== Short exercise A ==
For each statement below, say whether it agrees with the Commons speech on the ratepayers' poll Amendment, answering yes or no and quoting the deciding words: (i) The speaker describes the Bill as enabling local authorities to shorten procedure in getting Bills through the House. (ii) The speaker says hon. Members opposite favor polls of ratepayers. (iii) The speaker approves of the Minister's decision to remove the ratepayers' right to demand a poll.
== Short exercise B ==
Carry on the Commons speech on the ratepayers' poll Amendment, starting after its final sentence.

== Source document ==
....

HC Deb 23 July 1930 vol 241 cc2352-60

I beg to move, in page 1, line 14, after the word "authority," to insert the words: which has made a resolution that such powers as aforesaid are required may, after observing the requirements contained in the Third Schedule to this Act. We have to take into consideration the proposed new Schedule standing in my name in order to understand the purpose of this Amendment This Bill, as we all know, is a Bill to enable local authorities to shorten procedure in getting Bills through this House, provided that they mean the employment of men at present unemployed. I think there is agreement in all quarters of the House that this Bill should become an Act of Parliament as soon as possible. At the same time, there are certain things that many of us who have had considerable experience of local authorities regard it as necessary to amend. The real object of this Amendment is to provide that the present system of taking a Bill to the ratepayers, if there are sufficient objectors among the ratepayers to call such a meeting, shall be followed. It might be said that this will cause a good deal of delay. I know that hon. Members opposite do object to polls of ratepayers, but the polls of ratepayers are the only safeguard that the ratepayers really have against extravagance. Recent polls which have taken place in certain city councils, where there is a Socialist majority, have gone against them. None the less it is the duty of the House to protect the ratepayers against maladministration in any form. The comment that it would cost a poll is beside the mark. It means that you have to give proper notice. It is a safeguard to the ratepayers against those who are representing them in the local councils going in for schemes months after the election, when the point that they are bringing forward has never been discussed at the election. It prevents them from coming to this House and getting through extravagant schemes through the machinery of this Bill without consulting the ratepayers. This Bill takes away many of the safeguards which the ratepayers have at present. I think the Minister has made a great mistake in taking away the ratepayers' right to demand a poll.

....

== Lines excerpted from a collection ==
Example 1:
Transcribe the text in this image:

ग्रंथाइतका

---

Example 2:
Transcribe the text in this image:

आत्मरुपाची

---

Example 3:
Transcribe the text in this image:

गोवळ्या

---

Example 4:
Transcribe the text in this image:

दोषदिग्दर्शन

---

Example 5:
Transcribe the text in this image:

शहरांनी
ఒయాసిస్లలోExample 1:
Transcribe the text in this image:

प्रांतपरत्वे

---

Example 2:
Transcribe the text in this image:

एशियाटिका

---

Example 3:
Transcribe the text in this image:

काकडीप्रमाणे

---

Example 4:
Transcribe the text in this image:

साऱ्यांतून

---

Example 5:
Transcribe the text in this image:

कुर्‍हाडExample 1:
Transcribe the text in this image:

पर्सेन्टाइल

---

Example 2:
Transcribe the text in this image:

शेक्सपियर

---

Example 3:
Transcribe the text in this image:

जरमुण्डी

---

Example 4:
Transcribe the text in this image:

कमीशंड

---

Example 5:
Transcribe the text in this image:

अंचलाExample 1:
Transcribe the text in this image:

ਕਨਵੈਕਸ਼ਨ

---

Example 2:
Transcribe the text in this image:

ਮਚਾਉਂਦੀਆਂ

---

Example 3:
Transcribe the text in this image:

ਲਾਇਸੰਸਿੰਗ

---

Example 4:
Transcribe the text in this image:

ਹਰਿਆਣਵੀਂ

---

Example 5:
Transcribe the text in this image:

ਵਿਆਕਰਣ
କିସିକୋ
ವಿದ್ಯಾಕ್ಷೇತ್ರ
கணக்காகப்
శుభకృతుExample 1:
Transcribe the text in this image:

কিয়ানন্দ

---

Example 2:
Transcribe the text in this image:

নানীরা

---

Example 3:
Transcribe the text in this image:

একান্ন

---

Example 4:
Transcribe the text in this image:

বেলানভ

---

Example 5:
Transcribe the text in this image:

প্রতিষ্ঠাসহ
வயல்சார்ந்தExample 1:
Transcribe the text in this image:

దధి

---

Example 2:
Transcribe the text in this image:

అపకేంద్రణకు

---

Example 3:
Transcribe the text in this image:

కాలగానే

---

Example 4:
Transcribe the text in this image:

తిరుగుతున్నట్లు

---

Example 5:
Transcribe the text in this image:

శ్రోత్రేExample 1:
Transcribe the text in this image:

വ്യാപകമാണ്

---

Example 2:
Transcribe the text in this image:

....

== Right answer A ==
(i) Yes: "This Bill, as we all know, is a Bill to enable local authorities to shorten procedure in getting Bills through this House"
(ii) No: "I know that hon. Members opposite do object to polls of ratepayers"
(iii) No: "I think the Minister has made a great mistake in taking away the ratepayers' right to demand a poll."

== Right answer B ==
The MINISTER of HEALTH (Mr. Arthur Greenwood)

I think the hon. Member is really under a misapprehension. We are not taking away powers. What the hon. Member is really asking for is a poll of the ratepayers. He will find that in this Bill provision is made for a local inquiry. You will not find cases where you have both a local inquiry and a poll of the ratepayers. It is asking a little too much to ask for both. This Bill is an emergency Bill, and it would be quite improper to revive a special additional protection which does not appertain to it. That is especially so when the Royal Commission, which is the last authoritative pronouncement, definitely recommended the repeal of the town's meeting and the poll of ratepayers. After all, there is a local inquiry, and the hon. Member should be satisfied with that.


The first time we are bringing forward a practical Measure for the unemployed, we have the opposition of the hon. Member for Grimsby (Mr. Womersley). He proclaims at every street corner his friendship for the unemployed. I think the Minister has taken a most practical step in this Bill. At any rate, he will initiate a little relief work which is badly needed. For the sake of the Member for Grimsby we are to go back to the dark ages; we are to call a village meeting on the village green under the greenwood tree. It is all very well to impute motives. The hon. Member has imputed motives. I am as entitled to say that this is obstruction on his part as he is entitled to say that certain measures were defeated in a public poll of ratepayers. For these reasons I press that common sense, sanity and sympathy should take practical effect.


The hon. Member for West Newcastle (Mr. Palin) has made two observations. With the first, in part, I agree. The Committee will see that this is the first practical Bill that the Government have brought forward in their 14 months of office.


I did not say that.


The hon. Gentleman said that this was the first practical Bill the Government have brought in. The second matter I only want to refer to because he has intervened.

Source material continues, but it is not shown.